Libération conditionnelle et restrictions persistantes en Iran
La diplomatie iranienne précise que les deux Français ont été « libérés sous caution » et restent sous surveillance jusqu’à la prochaine phase judiciaire. Leur départ d’Iran n’est pas autorisé à ce stade. Les avocats des intéressés, dont Martin Pradel et Chirinne Ardakani, dénoncent une liberté restreinte : « Ils demeurent privés de liberté, désormais sous la forme d’une interdiction de quitter la République islamique d’Iran ».
Les proches de Cécile Kohler, Pascal et Mireille Kohler, ont déclaré à l’AFP : « Pour nous ça c’est un immense soulagement. On sait qu’ils ne sont plus soumis à ce traitement inhumain auquel ils avaient droit ». Les familles évoquent enfin « le bout du tunnel » après 1 277 jours de captivité.
Le président Macron avait évoqué dès septembre une « perspective solide » de libération, qualifiant les détenus d’« otages d’État ». Toutefois, un autre ressortissant, Lennart Monterlos, avait été libéré en priorité début octobre. Kohler, professeure de lettres, et Paris, enseignant retraité, avaient été arrêtés le 7 mai 2022 lors d’un séjour touristique.
Conditions de détention et enjeux diplomatiques franco-iraniens
Le Quai d’Orsay a régulièrement dénoncé des conditions de détention « inhumaines », assimilées à de la torture. Durant plus de trois ans, la DGSE a œuvré à leur libération. Les deux Français avaient été contraints à des « aveux forcés » diffusés à la télévision iranienne, et n’ont bénéficié que de rares visites consulaires.
L’Iran multiplie depuis une décennie les arrestations de ressortissants occidentaux, souvent pour espionnage, afin de les utiliser comme leviers dans des négociations ou des échanges de prisonniers. Au moins vingt Occidentaux seraient encore détenus, selon des sources diplomatiques.

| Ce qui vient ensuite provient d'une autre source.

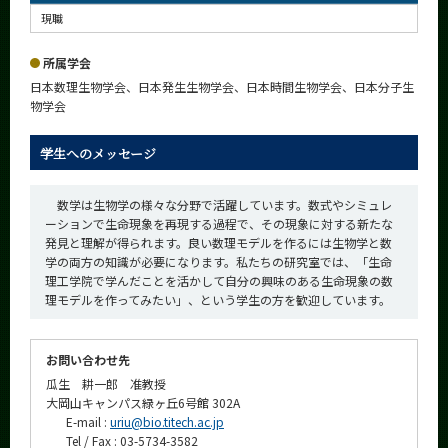
現職
所属学会
日本数理生物学会、日本発生生物学会、日本時間生物学会、日本分子生
物学会
学生へのメッセージ
数学は生物学の様々な分野で活躍しています。数式やシミュレ
ーションで生命現象を再現する過程で、その現象に対する新たな
発見と理解が得られます。良い数理モデルを作るには生物学と数
学の両方の知識が必要になります。私たちの研究室では、「生命
理工学院で学んだことを活かして自分の興味のある生命現象の数
理モデルを作ってみたい」、という学生の方を歓迎しています。
お問い合わせ先
瓜生 耕一郎 准教授
大岡山キャンパス緑ヶ丘6号館 302A
E-mail :
uriu@bio.titech.ac.jp
Tel / Fax : 03-5734-3582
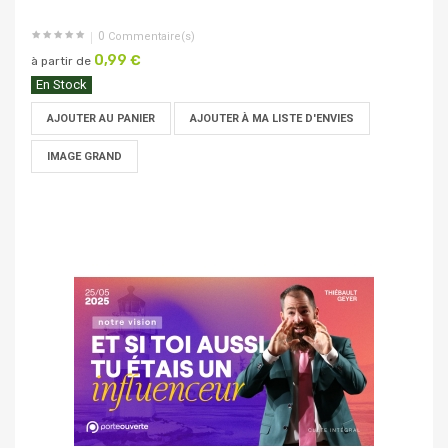
0
Commentaire(s)
0,99 €
à partir de
En Stock
AJOUTER AU PANIER
AJOUTER À MA LISTE D'ENVIES
IMAGE GRAND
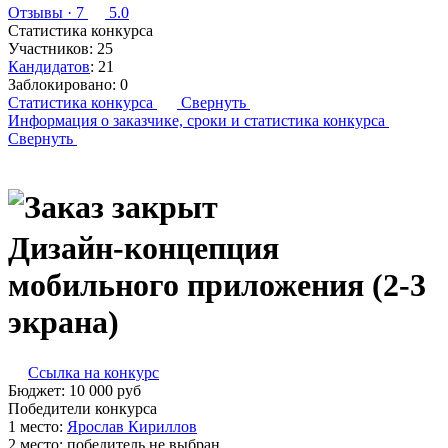
Отзывы
· 7
5.0
Статистика конкурса
Участников:
25
Кандидатов
:
21
Заблокировано:
0
Статистика конкурса
Свернуть
Информация о заказчике,
сроки и статистика конкурса
Свернуть
Дизайн-концепция
мобильного приложения (2-3
экрана)
Ссылка на конкурс
Бюджет:
10 000
руб
Победители конкурса
1 место:
Ярос­лав Ки­рил­лов
2 место:
победитель не выбран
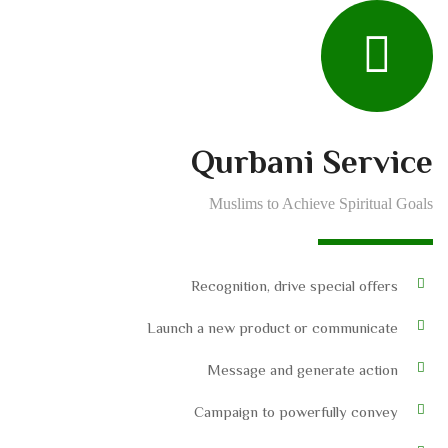
Qurbani Service
Muslims to Achieve Spiritual Goals
Recognition, drive special offers
Launch a new product or communicate
Message and generate action
Campaign to powerfully convey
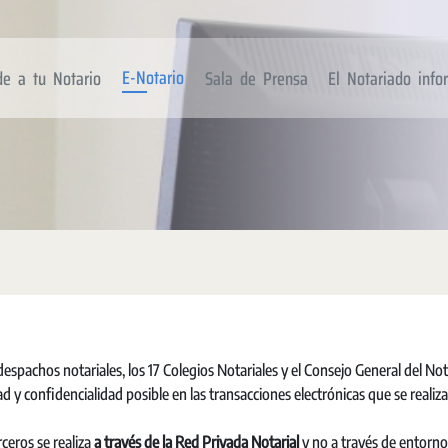
E-Notario
de a tu Notario
Sala de Prensa
El Notariado inf
espachos notariales, los 17 Colegios Notariales y el Consejo General del No
 y confidencialidad posible en las transacciones electrónicas que se realiz
ceros se realiza
a través de la Red Privada
Notarial
y no a través de entorno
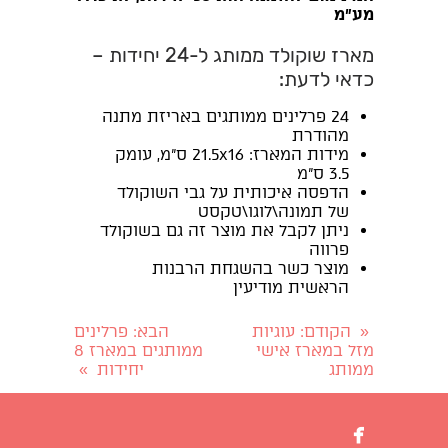
מע"מ
מארז שוקולד ממותג ל-24 יחידות –
כדאי לדעת:
24 פרלינים ממותגים באריזת מתנה
מהודרת
מידות המארז: 21.5x16 ס"מ, עומק
3.5 ס"מ
הדפסה איכותית על גבי השוקולד
של תמונה\לוגו\טקסט
ניתן לקבל את מוצר זה גם בשוקולד
פרווה
מוצר כשר בהשגחת הרבנות
הראשית מודיעין
הקודם
: עוגיות
הבא
: פרלינים
«
מזל במארז אישי
ממותגים במארז 8
ממותג
יחידות
»

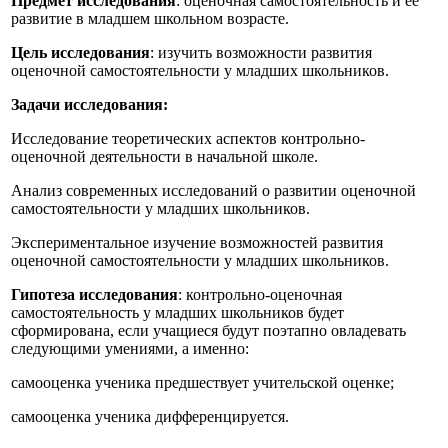
Предмет исследования
: оценочная самостоятельность и её
развитие в младшем школьном возрасте.
Цель исследования
: изучить возможности развития
оценочной самостоятельности у младших школьников.
Задачи исследования:
Исследование теоретических аспектов контрольно-
оценочной деятельности в начальной школе.
Анализ современных исследований о развитии оценочной
самостоятельности у младших школьников.
Экспериментальное изучение возможностей развития
оценочной самостоятельности у младших школьников.
Гипотеза исследования
: контрольно-оценочная
самостоятельность у младших школьников будет
сформирована, если учащиеся будут поэтапно овладевать
следующими умениями, а именно:
самооценка ученика предшествует учительской оценке;
самооценка ученика дифференцируется.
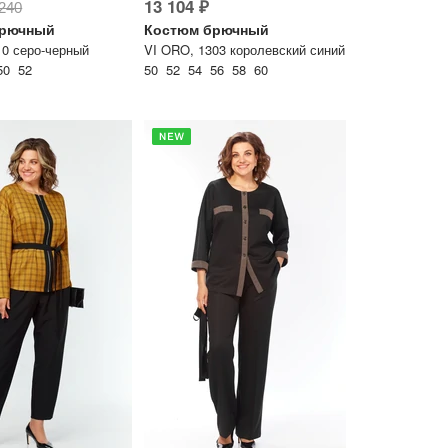
13 104 ₽
 240
брючный
Костюм брючный
010 серо-черный
VI ORO, 1303 королевский синий
50 52
50 52 54 56 58 60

Concernant Kohler et Paris, Téhéran a évoqué en septembre la possibilité d’un échange avec Mahdieh Esfandiari, une Iranienne arrêtée en France pour apologie du terrorisme. Son avocat, Nabil Boudi, a salué la libération des deux Français, affirmant que sa cliente a été « détenue injustement ». Esfandiari a été placée sous contrôle judiciaire en attendant son procès.
Multiplication des cas et pressions internationales sur l’Iran
En mars, deux autres Français, Olivier Grondeau et un homme resté anonyme, avaient également été relâchés. Au plus fort de la crise, jusqu’à sept ressortissants français étaient détenus simultanément par l’Iran. La question des « otages d’État » reste un point de tension majeur entre Paris et Téhéran.